Alexandru Nicolae (Iorgu Iordan – Al. Rosetti Institute of Linguistics / University of Bucharest)
Old Romanian discontinuous nominal constituents and their theoretical relevance
A well-known fact about the medieval phase of the Romance languages is that they residually attest discontinuous nominal constituents (hyperbata, in traditional philological terminology) (see Ledgeway 2012, 2018 and references therein). The examination of Old Romanian reveals a previously unnoticed fact about the internal syntax of these constructions, namely that discontinuous DPs are available even when the DP is definite, as illustrated by (1) below:
(1) [A duhului svântu]I dă-ne [DP ti darurile]
al.inv spirt.def.gen holy give.imp.2sg=cl.dat.1pl gifts.def.acc
‘Give us the gifts of the holy spirit’ (old Romanian; FT.1571-5:2r)
Data like those in (1) stand in need of an analysis because they go against generalisations previously established in the literature. The (un)availability of discontinuous DPs has been generally related in traditional scholarship and in more recent work in generative grammar (e.g. Bošković 2005, 2009, Bošković and Gajewski 2011) to the absence of articles; in a nutshell, there is a distinction between NP-languages (Latin) and DP-languages (Romance), and syntactic discontinuity is available only in the former type, as the barierhood effect instantiated by the projection of the DP-layer is absent in NP-languages. By contrast, Ledgeway (2012, 2018) argues that the availability of discontinuous DPs (and other hyperbata), along with edge-fronting, is related to the head-directionality parameter: the existence of head-finality in a given grammar allows for the fronting to the edge of DP-internal constituents and, upon reaching the DP-edge, for their further movement to different left-peripheral positions in the clausal domain, giving rise to discontinuous DPs (cf. Szabolcsi 1983 for Spec,DP as an escape hatch). The gist of Ledgeway’s analysis is that fronting to the DP-edge is based on the availability of short, antilocal movement; assuming Kayne’s (1994) antisymmetric model, head-final structures are derived from corresponding head-initial structures by moving the complement across the head to a derived inner specifier (i.e. roll-up movement). Defined as such, roll-up movement is by default an antilocal type of movement, hence the relation between movement to the DP-edge (and syntactic discontinuity) and head-finality.

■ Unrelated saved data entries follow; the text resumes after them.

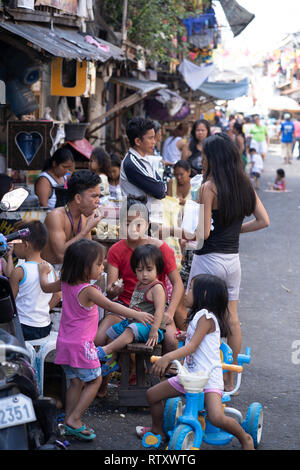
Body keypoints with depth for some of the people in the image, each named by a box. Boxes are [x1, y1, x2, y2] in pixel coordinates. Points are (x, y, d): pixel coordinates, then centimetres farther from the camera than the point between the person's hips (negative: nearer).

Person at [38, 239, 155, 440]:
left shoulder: (65, 283, 2)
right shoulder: (88, 290, -21)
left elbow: (46, 286, 19)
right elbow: (110, 305, -29)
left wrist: (43, 271, 39)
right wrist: (136, 314, -32)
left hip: (65, 342, 8)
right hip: (81, 344, -8)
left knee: (76, 382, 16)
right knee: (95, 380, 4)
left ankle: (70, 421, 19)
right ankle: (74, 419, 2)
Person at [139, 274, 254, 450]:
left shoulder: (206, 316, -14)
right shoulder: (197, 316, 16)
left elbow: (193, 346, -24)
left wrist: (168, 357, -35)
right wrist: (187, 335, 44)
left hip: (209, 377, -10)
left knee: (217, 418, -29)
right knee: (152, 394, 10)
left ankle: (245, 438, -2)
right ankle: (158, 430, 34)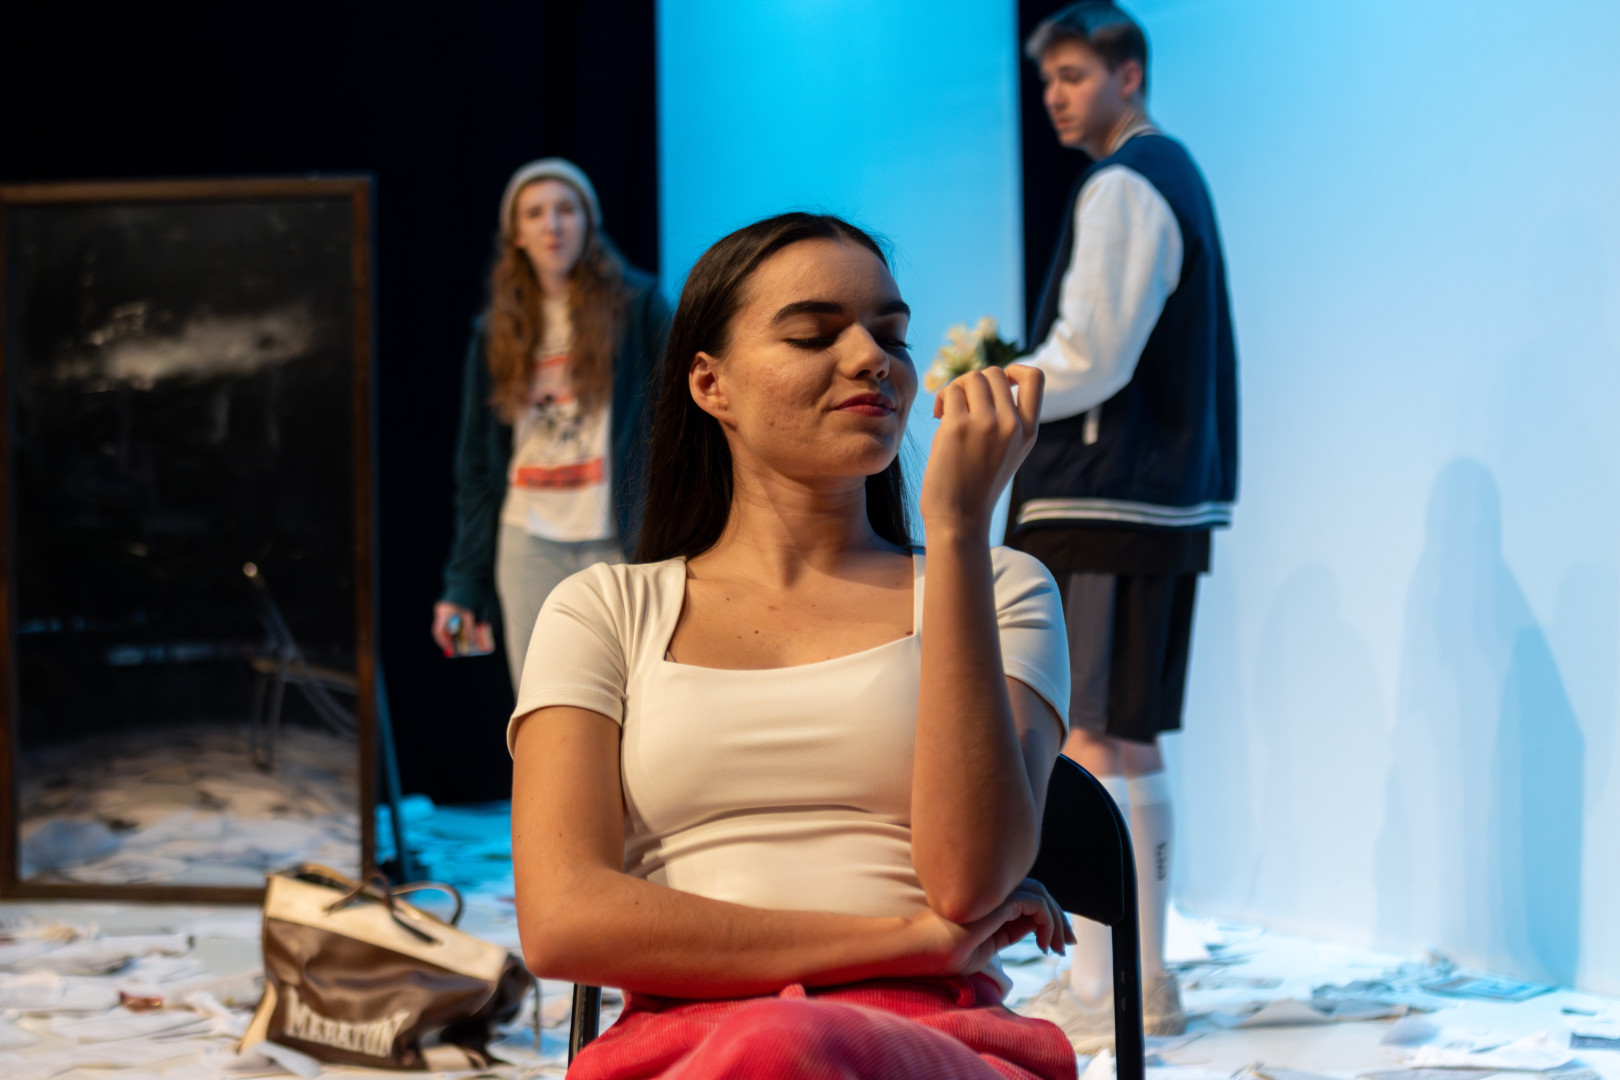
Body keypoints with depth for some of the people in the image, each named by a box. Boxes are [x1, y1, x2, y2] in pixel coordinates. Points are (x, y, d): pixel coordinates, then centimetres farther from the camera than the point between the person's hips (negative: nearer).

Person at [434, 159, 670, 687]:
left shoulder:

In this paper, I bring evidence for the Ledgeway-style analysis and I show that the old Romanian data actually confirm that the relation between the development of articles and the disappearance of discontinuous constituents (in the passage from Latin to Romance) is at most epiphenomenal.

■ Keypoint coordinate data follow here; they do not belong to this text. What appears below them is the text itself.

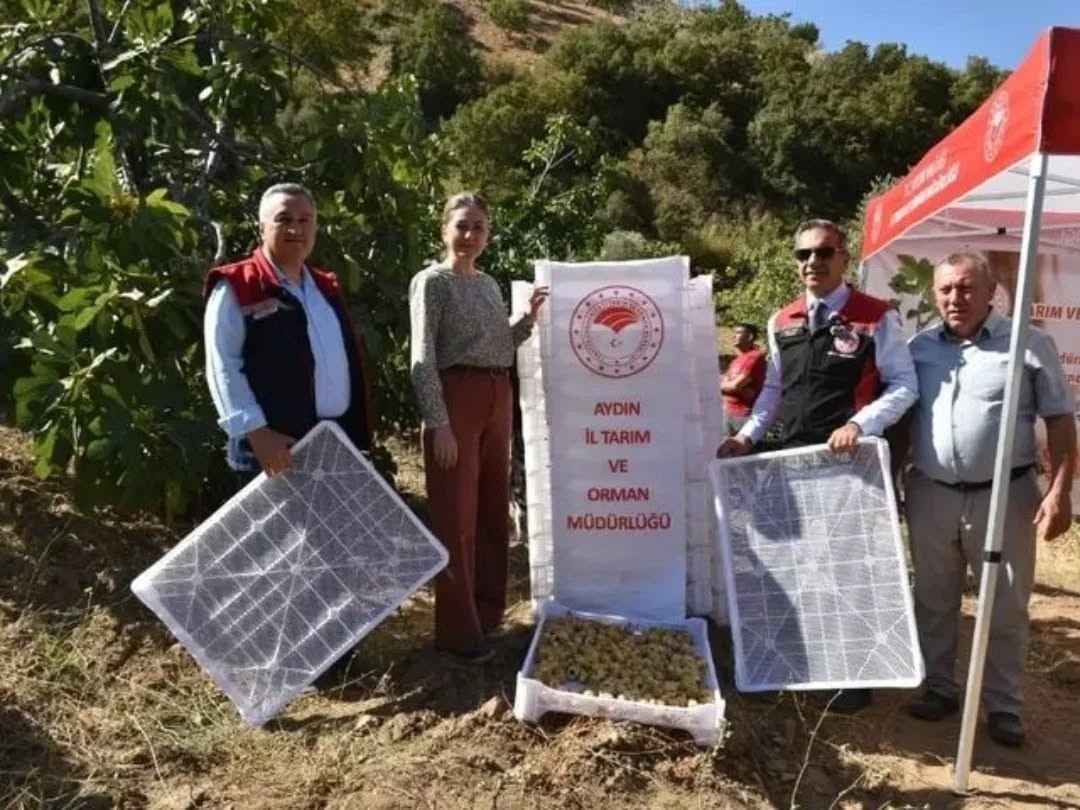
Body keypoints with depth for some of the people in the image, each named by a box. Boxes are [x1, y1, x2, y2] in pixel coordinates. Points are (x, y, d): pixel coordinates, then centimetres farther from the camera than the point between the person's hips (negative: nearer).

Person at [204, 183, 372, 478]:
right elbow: (224, 368, -12)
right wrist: (256, 433, -21)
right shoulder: (237, 288, -4)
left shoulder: (326, 287, 18)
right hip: (275, 445, -7)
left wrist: (358, 434, 13)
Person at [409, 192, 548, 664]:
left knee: (493, 511, 13)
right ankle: (458, 630, 7)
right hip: (457, 398, -7)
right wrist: (439, 423, -19)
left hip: (497, 399, 7)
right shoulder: (431, 282, -5)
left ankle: (488, 611, 27)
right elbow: (423, 359, -12)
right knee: (457, 517, -3)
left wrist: (527, 319, 6)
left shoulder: (490, 284, 16)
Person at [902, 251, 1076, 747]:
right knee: (933, 602, 13)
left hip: (1004, 496, -2)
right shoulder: (918, 348, 6)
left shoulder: (1029, 345, -1)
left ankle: (1003, 705, 22)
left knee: (1006, 609, 8)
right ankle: (938, 688, 29)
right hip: (930, 495, 3)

Selected references: Bošković, Ž (2009). ‘More on the no-DP analysis of article-less languages’; Bošković, Ž. (2005). ‘Left branch extraction, structure of NP, and scrambling’; Bošković, Ž., Gajewski, J. (2011). ‘Semantic correlates of the NP/DP parameter’; Cornilescu, Alexandra, Nicolae, A. (2011). ‘On the syntax of Romanian definite phrases: Changes in the patterns of definiteness checking’; Giusti, G. (2010). ‘Il sintagma aggettivale’; Iovino, R. (2016). ‘Osservazioni diacroniche sulle espressioni nominali discontinue dal latino alle lingue romanze’; Kayne, R. (1994). The Antisymmetry of Syntax; Koopman, H. (1996). ‘The Spec-Head configuration’; Ledgeway, A. (2012). From Latin to Romance. Morphosyntactic Typology and Change; Ledgeway, A. (2017). ‘The Romanian definite article in a comparative Romance perspective’; Ledgeway, A. (2018). ‘On the decline of edge-fronting from Latin to Romance’; Nicolae, A. (2015). ‘The parameter of definiteness: Diachronic and synchronic evidence’; Nicolae, A. (2019). Word Order and Parameter Change in Romanian; Pesetsky, D., Torrego, E. (2007). ‘The syntax of valuation and the interpretability of features’; Poletto, C. (2014). Word Order in Old Italian; Szabolcsi, A. (1983). ‘The possessor that ran away from home’; Williams, E. (1982). ‘Another argument that passive is transformational’; Zwarts, F. (1974). ‘On restricting base structure recursion in Dutch’.